Another completely hypothetical here: Is it possible they are sitting on failed or ambiguous results in order to keep the compassionate-use program going strong in the UK?

What part of the investment that NWBO has made in Advent is secured?

If the trial went well, I have hope that all will be made whole. But if the trial was an outright failure or ambiguous?

Sorry for not staying up to date with the board postings, but what’s the evidence that they’re working on journal article? I thought it was only a supposition.

Thank you, Karlchen. Your creativity is appreciated. Well done.

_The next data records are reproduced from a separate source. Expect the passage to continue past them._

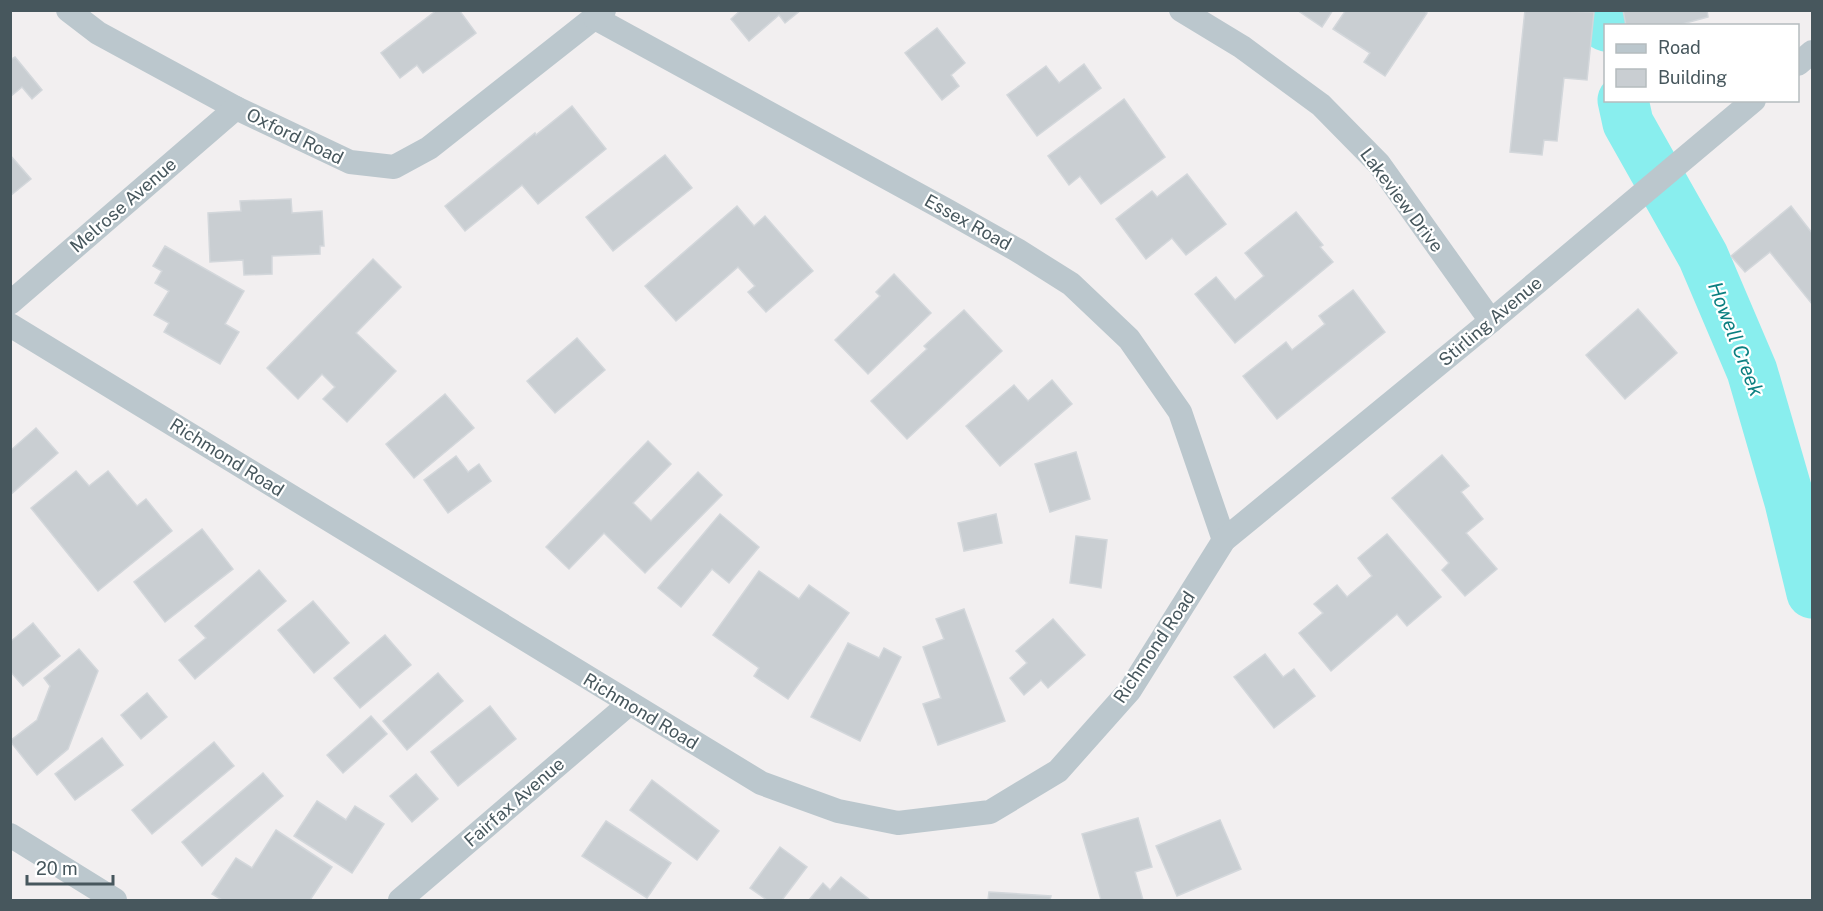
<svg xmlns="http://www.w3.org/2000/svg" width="1823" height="911" font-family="'Public Sans',sans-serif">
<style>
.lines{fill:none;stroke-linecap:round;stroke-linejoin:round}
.river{stroke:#89eeee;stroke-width:51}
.building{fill:#c9ced2;stroke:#d3d7db;stroke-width:1.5}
.minor{stroke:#bbc7cd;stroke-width:24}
.labels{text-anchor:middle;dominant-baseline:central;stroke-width:4.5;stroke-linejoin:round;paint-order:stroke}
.street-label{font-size:18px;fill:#47575d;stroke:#fff}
.water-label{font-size:20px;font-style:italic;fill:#0b7f80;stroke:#fff}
</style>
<rect width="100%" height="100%" fill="#f2eff0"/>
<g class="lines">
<g class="river">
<path d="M1603,10L1606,26"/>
<path d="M1623,100L1628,123L1703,256L1752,371L1790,502L1812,593"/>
</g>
</g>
<g class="building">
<path d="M437,10H459L476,33L423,73L417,65L400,78L381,53Z"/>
<path d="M741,10H801L785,23L779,15L749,41L731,19Z"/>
<path d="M1297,10H1333L1322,27Z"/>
<path d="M1346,10H1423L1427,13L1385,76L1364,62L1370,53L1333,29Z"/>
<path d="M1525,10L1594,12L1587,80L1564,78L1557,141L1544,140L1542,155L1510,152Z"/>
<path d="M1623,10H1707L1708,17L1675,26H1626Z"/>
<path d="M937,28L965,63L951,75L959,86L942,100L905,53Z"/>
<path d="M15,57L42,90L32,99L22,87L10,97V60Z"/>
<path d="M1084,64L1101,88L1037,136L1007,95L1046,66L1059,83Z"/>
<path d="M1124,99L1165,157L1101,204L1080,176L1069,185L1048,156Z"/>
<path d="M572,106L606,149L538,204L522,185L465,231L445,206L535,133L536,135Z"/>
<path d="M10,155L31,179L10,196Z"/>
<path d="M665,155L692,188L613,251L586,217Z"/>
<path d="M1187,174L1226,224L1186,255L1172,238L1146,259L1116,219L1152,191L1157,197Z"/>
<path d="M291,199L292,213L322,211L324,246H320V254L272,256V274L244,275L243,260L210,262L208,213L241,211L240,201Z"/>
<path d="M737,206L754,226L765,216L813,271L766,312L748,292L755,286L738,267L676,321L645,286Z"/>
<path d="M1791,206L1812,233V304L1770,252L1745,272L1731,256Z"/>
<path d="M1296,212L1323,245L1320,247L1333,262L1235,343L1195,294L1216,277L1235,300L1264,276L1245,253Z"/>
<path d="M165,246L244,291L225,324L239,332L220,364L164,332L169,323L154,315L169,291L155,283L162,271L153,266Z"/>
<path d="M373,259L401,287L356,333L396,371L347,422L323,399L335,387L322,374L298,399L267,368Z"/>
<path d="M894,274L931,313L868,374L835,340L880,296L876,292Z"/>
<path d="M1353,290L1385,332L1277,419L1243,376L1286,342L1292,350L1325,324L1319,316Z"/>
<path d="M1638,309L1677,353L1625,399L1586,355Z"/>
<path d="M964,310L1002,351L907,439L871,401L927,349L924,346Z"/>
<path d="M577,338L605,370L555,413L527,381Z"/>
<path d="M1052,380L1072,404L1000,466L966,426L1014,385L1028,401Z"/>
<path d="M445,394L474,428L414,478L386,444Z"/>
<path d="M36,428L58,453L10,495V451Z"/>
<path d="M648,441L671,464L633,503L651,521L698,472L722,495L645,573L604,533L569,569L546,547Z"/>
<path d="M1076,452L1090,499L1050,512L1035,464Z"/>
<path d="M1442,455L1469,486L1461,492L1483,519L1466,533L1497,569L1465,596L1442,570L1449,563L1392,498Z"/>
<path d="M456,456L468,472L479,464L491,481L448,513L424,480Z"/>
<path d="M76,471L89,486L108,471L137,506L146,499L172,531L98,591L31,508Z"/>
<path d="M720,514L759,547L729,583L712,569L681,607L658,588Z"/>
<path d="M996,514L1002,543L964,551L958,523Z"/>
<path d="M202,529L233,569L165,622L134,582Z"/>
<path d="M1387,534L1441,597L1407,626L1397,614L1331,671L1299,633L1323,613L1314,604L1337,585L1347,597L1372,576L1358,558Z"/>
<path d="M1076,536L1107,540L1101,588L1070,583Z"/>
<path d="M259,570L286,601L195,679L179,660L206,638L195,626Z"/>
<path d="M759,571L799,599L809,585L849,613L788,699L754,676L759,668L713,635Z"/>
<path d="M313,601L349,643L314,673L278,630Z"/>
<path d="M964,609L1005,721L938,745L923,704L941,698L923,647L944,639L936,619Z"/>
<path d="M1053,619L1085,655L1048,688L1041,680L1024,695L1010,678L1027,663L1016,651Z"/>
<path d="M33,623L60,656L23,686L10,671V642Z"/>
<path d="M385,635L411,665L360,708L334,678Z"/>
<path d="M848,643L879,658L884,648L901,657L860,741L811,717Z"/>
<path d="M79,649L98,671L68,749L37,775L10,741L37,720L50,686L44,678Z"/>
<path d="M1265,654L1283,677L1294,669L1315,696L1274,728L1234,677Z"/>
<path d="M438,673L463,701L407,750L383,721Z"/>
<path d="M147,693L167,717L141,739L121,715Z"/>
<path d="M490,706L516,739L458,786L431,752Z"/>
<path d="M371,716L387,734L343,773L327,755Z"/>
<path d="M102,738L123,765L75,800L55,774Z"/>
<path d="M214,742L234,766L152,834L132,810Z"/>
<path d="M263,773L283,796L202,866L182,842Z"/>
<path d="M416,774L438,799L412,822L390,796Z"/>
<path d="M652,780L719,831L697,860L630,810Z"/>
<path d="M317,801L346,820L355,806L384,824L352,873L294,836Z"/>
<path d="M1138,818L1152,867L1135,872L1143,900H1101L1082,834Z"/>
<path d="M1220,820L1241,869L1177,896L1156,846Z"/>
<path d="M606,821L671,863L647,898L582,856Z"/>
<path d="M276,830L332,867L310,900H222L212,894L236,858L252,868Z"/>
<path d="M780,847L807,867L782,900H767L750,888Z"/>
<path d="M841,877L870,900H809L823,883L830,890Z"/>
<path d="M989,892L1051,896L1050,900H988Z"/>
</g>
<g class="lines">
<g class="minor">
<path d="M68,10L98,33L236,108L350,162L394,167L429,148L604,10"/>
<path d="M1181,10L1242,47L1321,105L1379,164L1491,321"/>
<path d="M595,18L946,210L1017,250L1071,284L1129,339L1180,412L1224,540"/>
<path d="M1798,64L1812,52"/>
<path d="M10,303L236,108"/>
<path d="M10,325L761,783L838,811L898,823L990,812L1058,771L1130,690L1224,540L1491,321L1754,100"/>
<path d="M10,835L115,900"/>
<path d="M400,900L629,704"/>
</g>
</g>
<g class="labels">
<g class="street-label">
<text transform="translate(295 136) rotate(26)">Oxford Road</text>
<text transform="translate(1402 200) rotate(53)">Lakeview Drive</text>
<text transform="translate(123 205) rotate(-41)">Melrose Avenue</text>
<text transform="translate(968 222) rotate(29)">Essex Road</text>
<text transform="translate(1490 321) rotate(-40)">Stirling Avenue</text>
<text transform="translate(227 457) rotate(32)">Richmond Road</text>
<text transform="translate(1154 647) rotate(-56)">Richmond Road</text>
<text transform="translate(641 711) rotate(31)">Richmond Road</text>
<text transform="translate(514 802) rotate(-41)">Fairfax Avenue</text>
</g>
<g class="water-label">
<text transform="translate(1736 339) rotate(69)">Howell Creek</text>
</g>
</g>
<rect width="1823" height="911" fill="none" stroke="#47575d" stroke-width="24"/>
<rect x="1604" y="24" width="195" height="78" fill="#ffffff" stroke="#b5bcbe" stroke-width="1.5"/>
<rect x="1616" y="44" width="30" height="9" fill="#bbc7cd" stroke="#b5bcbe" stroke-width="1.5"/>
<text x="1658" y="54" font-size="18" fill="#47575d">Road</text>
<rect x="1616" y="69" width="30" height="18" fill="#c9ced2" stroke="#b5bcbe" stroke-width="1.5"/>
<text x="1658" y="84" font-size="18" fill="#47575d">Building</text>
<path d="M27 875v9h86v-9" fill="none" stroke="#47575d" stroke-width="3"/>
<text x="36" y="875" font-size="18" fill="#47575d" stroke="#ffffff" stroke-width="4.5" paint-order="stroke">20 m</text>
</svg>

Did they make false promises, or merely imply them?

I am genuinely asking. I don’t know the answer. But I wouldn’t be surprised if it were the latter, as they’ve done so in previous years. They are extremely cautious lawyers, careful to follow the letter of the law, if not the spirit of it.

This is encouraging. Thank you for sharing.

Thank you!

It’s nice see LL out and about advocating for her views even if there doesn’t appear to be anything new here. She has long argued that there is a need for a different approach to clinical trials for GBM for the reasons laid out in these slides. It still comes down to the judgment of the regulatory bodies. We’ll know when we know, apparently.